1989 yılında ilk kez manastıra geldiğimde de ağaçlar ve çalılar böylesine yoğun idi. Hatta kilisenin güney ve doğu yüzlerini yapıyı kuşatmış sarmaşıklar nedeniyle görmek mümkün değildi. Sanırım son yıllarda Davutlar Belediyesi'nin sahiplenmişliği ile avlu içindeki çalılar ve ağaçlar kesilip yapılar daha görünür kılınmış. Yine de avlunun merkezindeki kilisenin kubbesi üzerinde yükselen ağaçlar o ilk ziyaretimizden bu yana daha da büyümüşler ve yüzlerce kiloluk ağırlıkları ile yapıyı ezmekteler. Bir kısım ağaçlar ise gövde ve kökleri ile kimi yerlerde 800 yılı aşkın duvarları patlatarak onları içten içe yok etmekteler. Dolaysıyla yörenin bir kültür hazinesi olan bu manastır acil önlemler alınmazsa hızla yok olup gidecek gibi görünüyor. Manastırın tahribatında sadece doğayı suçlamak mümkün değil. Son yıllarda daha da artmış defineci çukurlarına, hoyrat ziyaretçilerin ağaçlarda ve duvarlardaki yazıları, kazımaları ve çevre kirliliğine yol açan atıkları eklenince yürekleri burkan bir durum ortaya çıkmakta.

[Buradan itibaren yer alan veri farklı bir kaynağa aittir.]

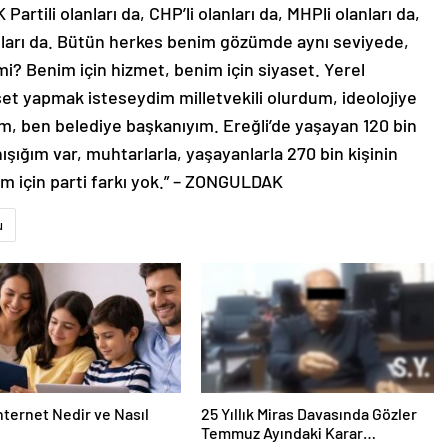
rtili olanları da, CHP’li olanları da, MHPli olanları da,
olanları da. Bütün herkes benim gözümde aynı seviyede,
i? Benim için hizmet, benim için siyaset. Yerel
et yapmak isteseydim milletvekili olurdum, ideolojiye
 ben belediye başkanıyım. Ereğli’de yaşayan 120 bin
ışığım var, muhtarlarla, yaşayanlarla 270 bin kişinin
m için parti farkı yok.” – ZONGULDAK
u
nternet Nedir ve Nasıl
25 Yıllık Miras Davasında Gözler
Temmuz Ayındaki Karar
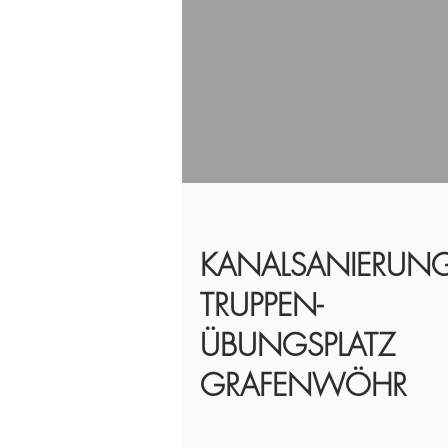
KANALSANIERUN
TRUPPEN-
ÜBUNGSPLATZ
GRAFENWÖHR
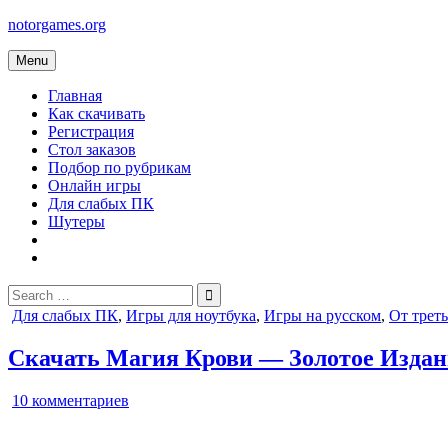
Skip
notorgames.org
to
content
Menu
Главная
Как скачивать
Регистрация
Стол заказов
Подбор по рубрикам
Онлайн игры
Для слабых ПК
Шутеры
Search
for:
Posted
Для слабых ПК
,
Игры для ноутбука
,
Игры на русском
,
От треть
in
Скачать Магия Крови — Золотое Издан
к
10 комментариев
записи
Магия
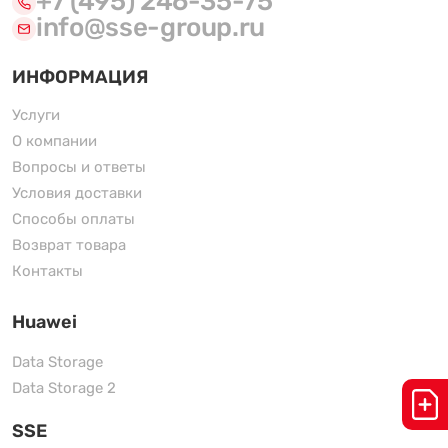
+7 (495) 246-35-75
info@sse-group.ru
ИНФОРМАЦИЯ
Услуги
О компании
Вопросы и ответы
Условия доставки
Способы оплаты
Возврат товара
Контакты
Huawei
Data Storage
Data Storage 2
SSE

İvedi olarak Kültür ve Turizm Bakanlığı'na konunun iletilmesi için Aydın Koruma Kurulu'na durum bildirilmeli. Belki onların kararları ve Orman Bakanlığı'nın da katılımları ile özellikle yapıyı tehdit eden ağaçların kesilerek tez elden mücadele edilmelidir. Manastır içinde yine kurul müsaadesi ve Aydın Müzesi denetimleri ile bir temizlik yapılması yerinde olacaktır. Diğer yandan manastırın da içinde yer aldığı yeşil çevre, Milli Park'tan geri kalmayacak zenginlikte ve çeşitliliktedir. Bu konuda da eğer Kurşunlu manastırın içinde yer aldığı Orman dokusu Milli Park sınırlarına dahil edilecek olursa, burasının daha kontrollü ziyaretçileri olacaktır. Tüm bu konularda ve özellikle manastırın korunmasında biz sanat tarihçilerine ve EKODOSD derneğine ciddi bir görev düştüğüne inanıyorum."
Doğal ve çevresel tehditler nedeniyle tahribat yaşayan ve önlem alınmadığı takdirde göz göre göre yok olacak olan Kurşunlu Manastırı’nda, acilen gerekli tedbirlerin alınmasına yönelik Aydın Kültür ve Tabiat Varlıklarını Koruma Bölge Müdürlüğü’ne başvurduk.
Günümüze kadar gelebilmiş kültür miraslarımızdan olan Kurşunlu Manastırı, Kuşadası’nın önemli tarih hazinelerinden birisidir.
Bu değerli hazineyi gelecek kuşakların da görebilmeleri için, ilgili kurumların gerekli duyarlılığı göstermeleri ve Kuşadalıların değerlerine sahip çıkmaları gerekir.